Reflexões sobre a dinâmica política atual e suas consequências.

A esquerda que troca política por punição no Brasil
Wilson Gomes, autor e professor. Foto: Wilson Gomes

Análise sobre a transformação da esquerda em um movimento mais punitivo do que político.

A atual dinâmica política no Brasil revela um cenário preocupante, onde a esquerda parece mais focada em punições morais do que em ações políticas efetivas. O contraste com a direita, que avança em sua agenda, destaca um isolamento tático que pode custar caro à democracia.

A transformação do debate político

Enquanto a extrema direita avança pelo cenário político latino-americano, conquistando maiorias eleitorais e consolidando seu poder, parte da esquerda se mantém restrita a discussões virtuais que priorizam o linchamento moral. Essa mudança de foco é alarmante e politicamente desastrosa. Recentemente, por exemplo, no Chile, um candidato alinhado à direita obteve uma vitória expressiva, refletindo uma tendência que pode se repetir no Brasil nas próximas eleições.

O paradoxo do feminismo e a percepção pública

Dados da pesquisa “O Brasil Invisível”, realizada pela More in Common, revelam um paradoxo significativo: enquanto 76% da população brasileira rejeita a ideia de superioridade masculina, apenas 38% acreditam que o feminismo efetivamente promove a igualdade de gênero. Isso indica uma desconexão entre os valores sociais amplamente aceitos e a percepção do movimento feminista, que é frequentemente visto como agressivo e hostil. Essa imagem distorcida afasta potenciais aliados e fortalece narrativas adversárias.

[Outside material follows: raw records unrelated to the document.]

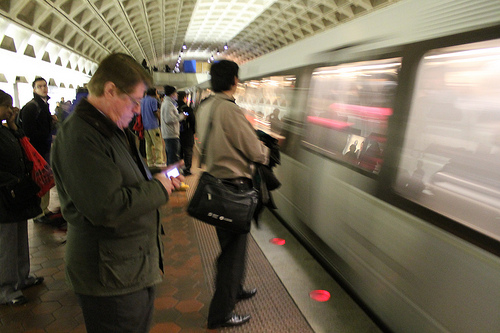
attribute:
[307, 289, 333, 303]
light — red, circle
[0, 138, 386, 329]
ground — red, brown tile, tile, brown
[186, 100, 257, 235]
shoulder bag — black leather, black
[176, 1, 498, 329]
train — moving, in motion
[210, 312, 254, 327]
shoe — black, shiny, shiny black, leather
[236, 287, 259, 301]
shoe — black, shiny, shiny black, leather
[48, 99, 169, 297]
jacket — dark green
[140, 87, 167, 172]
man — standing, waiting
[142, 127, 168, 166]
pants — khaki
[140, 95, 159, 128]
shirt — blue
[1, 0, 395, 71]
ceiling — geometric shaped, coffered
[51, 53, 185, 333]
man — older, standing, blonde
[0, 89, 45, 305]
woman — standing, waiting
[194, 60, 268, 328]
man — standing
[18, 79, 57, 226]
person — standing, waiting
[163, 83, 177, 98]
hat — black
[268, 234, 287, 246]
light — red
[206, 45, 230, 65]
lights — white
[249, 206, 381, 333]
stripe — gray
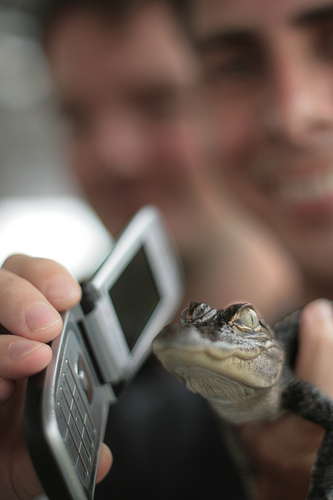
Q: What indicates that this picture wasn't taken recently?
A: The cell phone.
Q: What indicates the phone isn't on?
A: The screen is black.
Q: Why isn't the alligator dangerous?
A: It's a baby.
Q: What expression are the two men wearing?
A: They're smiling.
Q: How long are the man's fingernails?
A: They are short.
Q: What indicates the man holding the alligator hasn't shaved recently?
A: He has stubble.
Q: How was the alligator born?
A: It hatched from an egg.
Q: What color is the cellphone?
A: Silver and black.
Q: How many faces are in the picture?
A: Two.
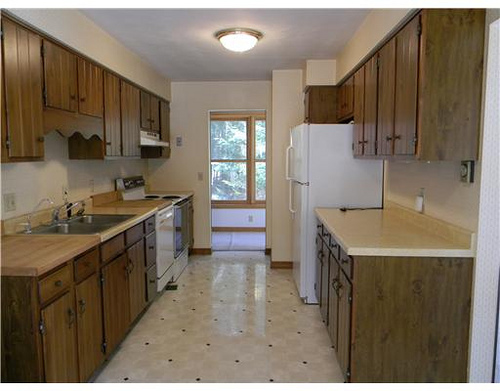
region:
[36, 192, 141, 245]
The sink is silver chrome.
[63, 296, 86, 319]
The kitchen cabinets have door knobs.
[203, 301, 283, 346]
The tile has black circles.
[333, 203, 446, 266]
The countertop is beige.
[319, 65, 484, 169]
The cabinets is brown.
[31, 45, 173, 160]
The cabinets are above the sink.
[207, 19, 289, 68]
The kitchen light is turned on.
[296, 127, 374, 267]
The refrigerator is white.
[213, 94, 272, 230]
The window is facing the kitchen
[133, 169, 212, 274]
The stove is in the corner.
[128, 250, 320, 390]
Black and white tile floor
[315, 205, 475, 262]
Yellowish kitchen counter on the right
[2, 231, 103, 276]
Butcherblock counter on the left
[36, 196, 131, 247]
Silver kitchen sink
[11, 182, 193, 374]
Row of wooden kitchen cabinets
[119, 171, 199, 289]
Black and white kitchen stove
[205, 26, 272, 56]
Round lit ceiling light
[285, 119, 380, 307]
White refrigerator and freezer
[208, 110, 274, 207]
Wooden frame windows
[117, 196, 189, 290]
White dishwasher near stove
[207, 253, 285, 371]
the floor is full of tiles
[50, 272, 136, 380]
the drawers is brown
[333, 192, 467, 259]
the top is made of ceramic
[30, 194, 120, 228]
the fosset is silver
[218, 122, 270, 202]
the trees are in the background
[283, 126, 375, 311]
the fridge is white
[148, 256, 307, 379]
the spots are black on the floor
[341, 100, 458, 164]
the cabinets are made of wood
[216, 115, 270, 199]
its daylight outside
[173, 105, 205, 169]
the walls are tan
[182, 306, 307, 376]
floor has tiles in it.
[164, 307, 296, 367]
brown color tiles in floor.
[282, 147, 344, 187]
fridge is white in color.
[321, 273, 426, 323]
cupboard are made of wood.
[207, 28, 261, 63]
light is seen in the ceiling.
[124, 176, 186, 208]
stove is white in color.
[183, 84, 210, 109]
walls are white color.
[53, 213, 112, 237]
sink is silver in color.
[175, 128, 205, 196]
switch are fixed to the walls.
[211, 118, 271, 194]
daytime picture.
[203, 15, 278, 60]
a light fixture on a ceiling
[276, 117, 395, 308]
a refrigerator next to a counter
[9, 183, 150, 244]
a silver sink in a kitchen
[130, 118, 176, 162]
a ventilation hood above a range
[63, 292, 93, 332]
door knobs on a cabinet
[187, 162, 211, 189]
a light switch on a wall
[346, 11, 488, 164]
brown cabinets against a wall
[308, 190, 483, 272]
a counter top in a kitchen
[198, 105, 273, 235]
windows in an adjoining room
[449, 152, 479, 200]
a thermostat on a wall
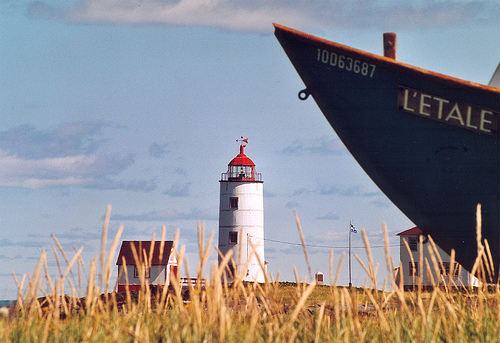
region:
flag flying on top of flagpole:
[346, 219, 362, 240]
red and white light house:
[210, 132, 275, 296]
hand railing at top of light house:
[220, 171, 268, 184]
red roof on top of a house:
[115, 236, 181, 272]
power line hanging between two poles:
[271, 233, 333, 252]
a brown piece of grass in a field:
[286, 200, 321, 289]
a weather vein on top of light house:
[228, 129, 256, 149]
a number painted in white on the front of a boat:
[309, 38, 388, 87]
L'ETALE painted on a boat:
[391, 73, 498, 140]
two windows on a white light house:
[225, 194, 243, 244]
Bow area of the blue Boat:
[269, 19, 499, 292]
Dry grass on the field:
[0, 204, 499, 341]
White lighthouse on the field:
[215, 129, 267, 286]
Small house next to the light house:
[112, 237, 182, 292]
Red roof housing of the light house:
[220, 132, 260, 182]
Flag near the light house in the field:
[344, 218, 361, 287]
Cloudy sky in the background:
[0, 0, 499, 289]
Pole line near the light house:
[244, 231, 419, 252]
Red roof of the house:
[112, 238, 182, 267]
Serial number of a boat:
[309, 44, 379, 83]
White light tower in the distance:
[201, 124, 279, 276]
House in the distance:
[109, 227, 186, 305]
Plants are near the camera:
[0, 202, 496, 337]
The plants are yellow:
[0, 205, 497, 340]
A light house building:
[216, 135, 263, 280]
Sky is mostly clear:
[0, 0, 497, 296]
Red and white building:
[115, 240, 180, 291]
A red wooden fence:
[177, 276, 204, 284]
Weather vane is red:
[235, 135, 246, 146]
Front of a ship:
[270, 21, 496, 284]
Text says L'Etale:
[401, 86, 491, 131]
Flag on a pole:
[348, 224, 356, 286]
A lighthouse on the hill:
[218, 135, 265, 281]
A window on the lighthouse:
[229, 194, 238, 211]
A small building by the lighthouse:
[118, 239, 178, 282]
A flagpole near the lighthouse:
[348, 220, 357, 283]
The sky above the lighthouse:
[1, 0, 499, 294]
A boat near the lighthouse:
[273, 23, 498, 289]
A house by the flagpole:
[398, 225, 478, 288]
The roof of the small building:
[118, 240, 172, 262]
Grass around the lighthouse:
[0, 291, 499, 339]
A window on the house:
[408, 237, 419, 253]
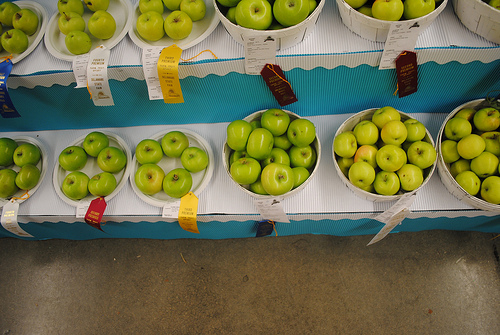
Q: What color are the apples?
A: Green.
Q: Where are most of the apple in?
A: Baskets.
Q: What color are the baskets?
A: White.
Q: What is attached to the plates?
A: Ribbons.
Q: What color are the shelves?
A: White and Blue.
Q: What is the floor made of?
A: Concrete.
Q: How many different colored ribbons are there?
A: 4.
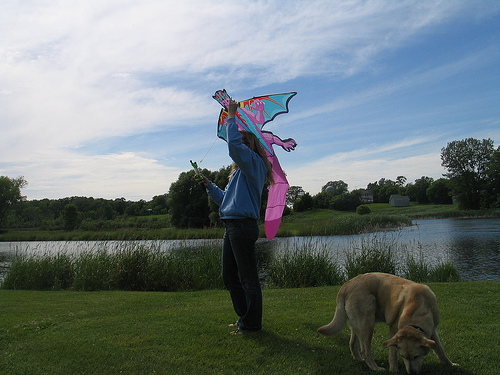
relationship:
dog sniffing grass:
[318, 270, 461, 374] [0, 287, 498, 374]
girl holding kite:
[192, 97, 273, 337] [212, 88, 298, 241]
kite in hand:
[212, 88, 298, 241] [226, 98, 240, 119]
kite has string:
[212, 88, 298, 241] [195, 130, 219, 167]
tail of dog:
[318, 297, 348, 335] [318, 270, 461, 374]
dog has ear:
[318, 270, 461, 374] [420, 334, 438, 352]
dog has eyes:
[318, 270, 461, 374] [400, 352, 423, 361]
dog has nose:
[318, 270, 461, 374] [405, 367, 416, 373]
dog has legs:
[318, 270, 461, 374] [343, 310, 388, 374]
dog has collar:
[318, 270, 461, 374] [400, 324, 434, 340]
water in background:
[1, 216, 499, 285] [1, 143, 496, 303]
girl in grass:
[192, 96, 272, 337] [0, 287, 498, 374]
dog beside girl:
[318, 270, 461, 374] [192, 96, 272, 337]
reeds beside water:
[2, 240, 462, 294] [1, 216, 499, 285]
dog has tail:
[318, 270, 461, 374] [318, 297, 348, 335]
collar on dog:
[400, 324, 434, 340] [318, 270, 461, 374]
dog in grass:
[318, 270, 461, 374] [0, 287, 498, 374]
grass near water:
[0, 287, 498, 374] [1, 216, 499, 285]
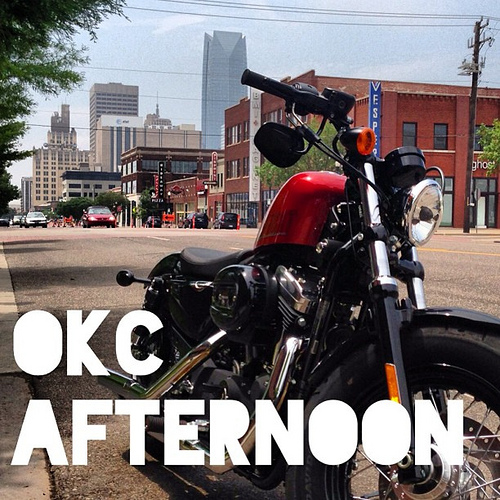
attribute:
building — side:
[200, 27, 252, 162]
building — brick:
[224, 71, 497, 231]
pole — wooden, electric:
[449, 19, 488, 231]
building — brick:
[183, 82, 458, 147]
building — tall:
[201, 30, 248, 150]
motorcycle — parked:
[95, 65, 498, 497]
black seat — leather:
[178, 241, 258, 279]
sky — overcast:
[1, 0, 498, 202]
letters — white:
[10, 308, 465, 467]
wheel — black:
[297, 319, 489, 498]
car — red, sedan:
[78, 201, 121, 230]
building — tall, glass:
[193, 27, 273, 179]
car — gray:
[19, 206, 54, 229]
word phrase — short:
[13, 282, 465, 488]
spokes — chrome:
[345, 391, 484, 492]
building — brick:
[119, 146, 221, 225]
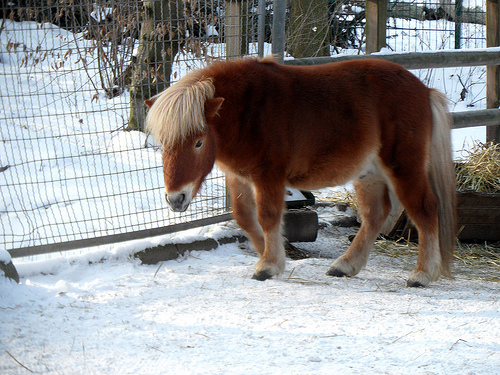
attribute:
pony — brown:
[115, 35, 479, 327]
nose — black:
[162, 190, 189, 212]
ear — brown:
[196, 80, 230, 133]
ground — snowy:
[148, 288, 415, 370]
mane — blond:
[139, 77, 215, 139]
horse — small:
[247, 251, 447, 301]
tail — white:
[416, 77, 476, 284]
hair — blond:
[129, 68, 216, 143]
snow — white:
[143, 292, 369, 360]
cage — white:
[8, 5, 286, 262]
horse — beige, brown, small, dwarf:
[142, 58, 466, 290]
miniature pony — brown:
[144, 56, 459, 293]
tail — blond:
[414, 85, 477, 297]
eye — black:
[192, 137, 204, 152]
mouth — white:
[138, 181, 213, 233]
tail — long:
[396, 75, 481, 287]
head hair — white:
[146, 84, 206, 142]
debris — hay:
[119, 271, 321, 359]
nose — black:
[169, 198, 183, 213]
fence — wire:
[3, 7, 498, 275]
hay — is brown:
[452, 139, 499, 191]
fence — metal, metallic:
[8, 0, 488, 245]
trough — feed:
[454, 144, 499, 241]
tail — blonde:
[415, 93, 467, 269]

Consequências da troca de estratégia

O que se observa é uma substituição da busca por direitos por um enfoque no controle moral e na punição de dissidentes dentro do próprio movimento. Ao invés de construir coalizões amplas, o feminismo se torna um espaço de vigilância e purificação, onde a correção moral prevalece sobre a persuasão. Essa dinâmica resulta em uma polarização ainda maior, onde a luta por igualdade é substituída por uma guerra cultural que não contribui para a busca de soluções práticas e inclusivas.

Reflexões para o futuro

A esquerda deve refletir sobre suas práticas e reavaliar suas estratégias. É fundamental que o movimento se reconecte com suas raízes democráticas e busque o diálogo ao invés da punição. A construção de um futuro mais igualitário passa pela capacidade de agregar diferentes vozes, respeitando as divergências e priorizando a persuasão sobre a humilhação. Somente assim será possível avançar em um ambiente democrático, onde todos possam se sentir representados e ouvidos.